======== SOURCE TEXT ========
The major signs and symptoms of Parkinson’s Disease (PD) – such as rigidity, resting tremor and bradykinesia – have long been attributed to the accumulation of abnormal proteins (Lewy bodies) in dopaminergic neurons in the brain’s basal ganglia. These eventually lead to the death of the neurons. The non-motor effects of PD – dementia, depression, sleep disorders etc – occur as damage spreads to other neurons.
But the actual causes of PD – what triggers the process that leads to the death of these neurons – are unknown. For many years, the focus of research was on the neurons themselves, but more and more, researchers are looking at the other cells in the brain for answers to the puzzle of neurological diseases.
========
**EXERCISE REQUIREMENTS:**
(1) Answer these from the Parkinson's disease passage:
(a) In which neurons, and in what part of the brain, do the abnormal proteins accumulate?
(b) Which non-motor effects of PD does the passage name?
(c) Where are researchers increasingly looking for answers?
(2) Carry the Parkinson's disease passage forward from its final sentence.
======== EXTRACTED INFORMATION ========
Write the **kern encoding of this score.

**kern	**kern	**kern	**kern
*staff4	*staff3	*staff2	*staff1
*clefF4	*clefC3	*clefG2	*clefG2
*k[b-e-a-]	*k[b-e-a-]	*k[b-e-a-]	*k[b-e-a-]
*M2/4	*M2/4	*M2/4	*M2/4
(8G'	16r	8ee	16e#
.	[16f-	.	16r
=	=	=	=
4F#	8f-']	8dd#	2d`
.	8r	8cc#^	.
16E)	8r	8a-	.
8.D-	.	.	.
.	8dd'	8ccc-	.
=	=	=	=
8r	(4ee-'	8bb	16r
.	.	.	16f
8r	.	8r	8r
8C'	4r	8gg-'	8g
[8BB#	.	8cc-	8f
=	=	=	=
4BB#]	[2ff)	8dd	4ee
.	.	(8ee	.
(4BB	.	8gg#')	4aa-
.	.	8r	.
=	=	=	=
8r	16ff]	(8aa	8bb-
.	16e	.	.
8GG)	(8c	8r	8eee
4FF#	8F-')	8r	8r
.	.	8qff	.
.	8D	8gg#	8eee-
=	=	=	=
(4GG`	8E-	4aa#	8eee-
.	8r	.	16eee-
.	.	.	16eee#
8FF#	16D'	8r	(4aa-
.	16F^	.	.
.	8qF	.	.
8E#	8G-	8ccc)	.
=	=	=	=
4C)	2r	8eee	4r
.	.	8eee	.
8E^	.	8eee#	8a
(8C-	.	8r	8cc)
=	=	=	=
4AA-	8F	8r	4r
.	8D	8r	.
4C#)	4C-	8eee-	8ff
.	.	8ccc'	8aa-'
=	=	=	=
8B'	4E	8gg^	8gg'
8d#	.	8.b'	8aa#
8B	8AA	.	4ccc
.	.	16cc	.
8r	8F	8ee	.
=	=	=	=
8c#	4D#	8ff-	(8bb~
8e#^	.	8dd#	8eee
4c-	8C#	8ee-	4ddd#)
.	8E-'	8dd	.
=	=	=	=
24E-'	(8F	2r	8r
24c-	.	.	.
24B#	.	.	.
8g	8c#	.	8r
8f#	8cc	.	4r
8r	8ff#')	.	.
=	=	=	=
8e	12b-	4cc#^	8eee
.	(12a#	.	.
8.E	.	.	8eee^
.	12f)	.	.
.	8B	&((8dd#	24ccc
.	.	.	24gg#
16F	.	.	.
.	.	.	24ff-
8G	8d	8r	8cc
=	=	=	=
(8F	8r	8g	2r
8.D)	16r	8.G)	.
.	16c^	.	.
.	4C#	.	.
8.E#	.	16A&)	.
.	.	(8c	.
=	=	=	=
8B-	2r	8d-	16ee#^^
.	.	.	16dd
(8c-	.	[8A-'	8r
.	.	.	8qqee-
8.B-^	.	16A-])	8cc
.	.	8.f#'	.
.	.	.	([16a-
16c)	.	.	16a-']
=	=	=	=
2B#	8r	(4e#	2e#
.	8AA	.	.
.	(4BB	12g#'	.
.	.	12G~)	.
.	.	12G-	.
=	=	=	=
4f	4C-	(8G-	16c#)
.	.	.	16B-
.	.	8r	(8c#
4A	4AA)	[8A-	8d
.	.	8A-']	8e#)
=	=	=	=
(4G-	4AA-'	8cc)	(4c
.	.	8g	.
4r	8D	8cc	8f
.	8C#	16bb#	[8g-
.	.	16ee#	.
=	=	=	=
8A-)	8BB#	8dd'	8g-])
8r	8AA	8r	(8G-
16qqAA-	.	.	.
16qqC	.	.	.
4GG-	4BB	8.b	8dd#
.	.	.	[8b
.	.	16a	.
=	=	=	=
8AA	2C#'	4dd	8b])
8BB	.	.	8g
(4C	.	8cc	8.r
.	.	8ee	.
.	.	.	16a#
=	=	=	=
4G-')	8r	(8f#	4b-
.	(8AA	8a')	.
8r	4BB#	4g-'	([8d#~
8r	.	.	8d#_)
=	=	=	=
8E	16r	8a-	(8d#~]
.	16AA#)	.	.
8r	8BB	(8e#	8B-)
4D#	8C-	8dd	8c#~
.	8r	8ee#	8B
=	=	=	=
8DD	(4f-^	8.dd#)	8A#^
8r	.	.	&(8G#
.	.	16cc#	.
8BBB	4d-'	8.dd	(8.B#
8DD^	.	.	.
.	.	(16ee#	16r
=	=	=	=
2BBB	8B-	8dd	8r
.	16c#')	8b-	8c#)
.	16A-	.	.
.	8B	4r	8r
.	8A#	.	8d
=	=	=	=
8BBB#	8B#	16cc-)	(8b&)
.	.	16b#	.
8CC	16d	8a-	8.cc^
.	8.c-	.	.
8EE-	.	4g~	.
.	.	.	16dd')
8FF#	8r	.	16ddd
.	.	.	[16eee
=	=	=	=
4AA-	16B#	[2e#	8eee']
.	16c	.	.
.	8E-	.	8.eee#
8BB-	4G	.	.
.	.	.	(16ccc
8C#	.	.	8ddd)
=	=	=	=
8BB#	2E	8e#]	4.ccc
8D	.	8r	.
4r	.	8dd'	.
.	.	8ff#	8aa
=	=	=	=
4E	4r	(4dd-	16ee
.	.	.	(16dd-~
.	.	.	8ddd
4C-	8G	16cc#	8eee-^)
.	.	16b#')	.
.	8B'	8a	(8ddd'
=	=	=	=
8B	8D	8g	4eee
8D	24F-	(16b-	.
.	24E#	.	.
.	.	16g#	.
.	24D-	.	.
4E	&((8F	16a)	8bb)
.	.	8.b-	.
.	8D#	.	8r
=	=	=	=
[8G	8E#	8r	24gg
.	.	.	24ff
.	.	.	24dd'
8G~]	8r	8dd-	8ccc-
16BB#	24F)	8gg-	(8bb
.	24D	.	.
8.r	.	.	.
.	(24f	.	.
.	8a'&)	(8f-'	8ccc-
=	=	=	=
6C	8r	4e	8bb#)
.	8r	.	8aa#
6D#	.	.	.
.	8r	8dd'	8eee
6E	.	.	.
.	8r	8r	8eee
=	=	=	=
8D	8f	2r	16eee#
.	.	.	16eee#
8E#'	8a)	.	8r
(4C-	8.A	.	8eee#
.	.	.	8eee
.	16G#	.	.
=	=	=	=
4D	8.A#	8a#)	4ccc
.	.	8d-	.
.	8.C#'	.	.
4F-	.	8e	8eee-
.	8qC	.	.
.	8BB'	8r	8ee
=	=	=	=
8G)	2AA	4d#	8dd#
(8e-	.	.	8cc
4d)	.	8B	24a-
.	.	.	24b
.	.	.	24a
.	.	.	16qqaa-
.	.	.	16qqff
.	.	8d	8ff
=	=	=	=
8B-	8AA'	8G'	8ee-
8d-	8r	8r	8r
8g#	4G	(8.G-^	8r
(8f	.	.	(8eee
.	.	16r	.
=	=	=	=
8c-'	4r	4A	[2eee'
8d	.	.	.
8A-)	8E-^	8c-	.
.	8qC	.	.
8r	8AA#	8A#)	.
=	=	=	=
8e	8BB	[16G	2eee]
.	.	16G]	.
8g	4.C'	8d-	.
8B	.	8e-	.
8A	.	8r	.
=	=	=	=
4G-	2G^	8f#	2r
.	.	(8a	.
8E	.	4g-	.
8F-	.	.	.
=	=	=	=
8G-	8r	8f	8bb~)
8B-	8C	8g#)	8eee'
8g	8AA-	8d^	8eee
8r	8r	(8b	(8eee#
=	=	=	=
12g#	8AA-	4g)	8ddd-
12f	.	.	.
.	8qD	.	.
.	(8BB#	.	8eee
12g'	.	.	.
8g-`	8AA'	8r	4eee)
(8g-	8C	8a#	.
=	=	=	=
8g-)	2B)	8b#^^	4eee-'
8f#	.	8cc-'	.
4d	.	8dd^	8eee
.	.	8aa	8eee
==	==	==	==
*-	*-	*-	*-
========
**EXPECTED RESPONSES:**
(1)
(a) In dopaminergic neurons in the brain's basal ganglia.
(b) Dementia, depression and sleep disorders.
(c) At the other cells in the brain, rather than only at the neurons themselves.

(2)
While genetics plays a small role in the development of PD, age is the greatest risk factor. Environmental factors, including pesticides and toxins, also increase risk,1 but we do not understand why some people are more susceptible than others given the same risk exposure. And, while PD is unique among neurodegenerative diseases in having effective therapies for symptom control, there is no cure or therapies that delay its progression.2
Abnormal processing of the protein alpha-synuclein has been shown in the neurons affected by PD, leading to its accumulation (as Lewy bodies) and spread to other regions of the brain.2 Interestingly, the original sites of this abnormal protein activity are thought to be the olfactory bulbs and gut enteric nerves – the very earliest features of PD are anosmia and constipation.2 Lewy bodies contribute to, and/or may be caused by, mitochondrial dysfunction in affected cells. In turn, abnormal mitochondria increase oxidative stress in the cell, damaging structures and affecting function.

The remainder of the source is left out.